Extract tables from DOC in .NET

GroupDocs.Parser for .NET makes it easy for C# developers to extract tables from a DOC file by implementing a few easy steps.

Instantiate Parser object for the initial document;
Check if the document supports table extraction;
Instantiate PageTableAreaOptions and TemplateTableLayout classes to set the layout of tables
Call GetTables method and obtain collection of PageTableArea objects;

Learn more about the tables extraction

How to extract tables from DOC file using C# example code

// Extract tables from DOC file using GroupDocs.Parser API
// Create an instance of Parser class
using (Parser parser = new Parser(filePath)) {
    // Check if the document supports table extraction
    if (!parser.Features.Tables) {
        Console.WriteLine("Document isn't supports tables extraction.");
        return;
    }
    // Create the layout of tables
    TemplateTableLayout layout = new TemplateTableLayout(
        new double[] { 50, 95, 275, 415, 485, 545 },
        new double[] { 325, 340, 365, 395 });
    // Create the options for table extraction
    PageTableAreaOptions options = new PageTableAreaOptions(layout);
    // Extract tables from the document.

◆ **Prompt A**: According to the table-extraction guide, why are the PageTableAreaOptions and TemplateTableLayout classes instantiated? Answer in one to three sentences.
◆ **Prompt B**: Pick out every line in the listing below that contains the string "egenkapital".

[Saved data entries]

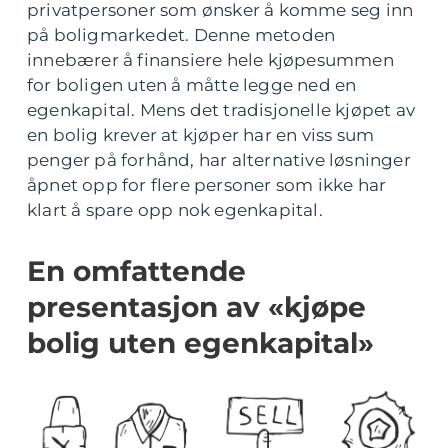
privatpersoner som ønsker å komme seg inn
på boligmarkedet. Denne metoden
innebærer å finansiere hele kjøpesummen
for boligen uten å måtte legge ned en
egenkapital. Mens det tradisjonelle kjøpet av
en bolig krever at kjøper har en viss sum
penger på forhånd, har alternative løsninger
åpnet opp for flere personer som ikke har
klart å spare opp nok egenkapital.
En omfattende
presentasjon av «kjøpe
bolig uten egenkapital»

◆ **Written answer A**: They are instantiated to set the layout of tables. In the sample code, a TemplateTableLayout is built from two arrays of numbers and then passed to a new PageTableAreaOptions object.

◆ **Written answer B**:
egenkapital. Mens det tradisjonelle kjøpet av
klart å spare opp nok egenkapital.
bolig uten egenkapital»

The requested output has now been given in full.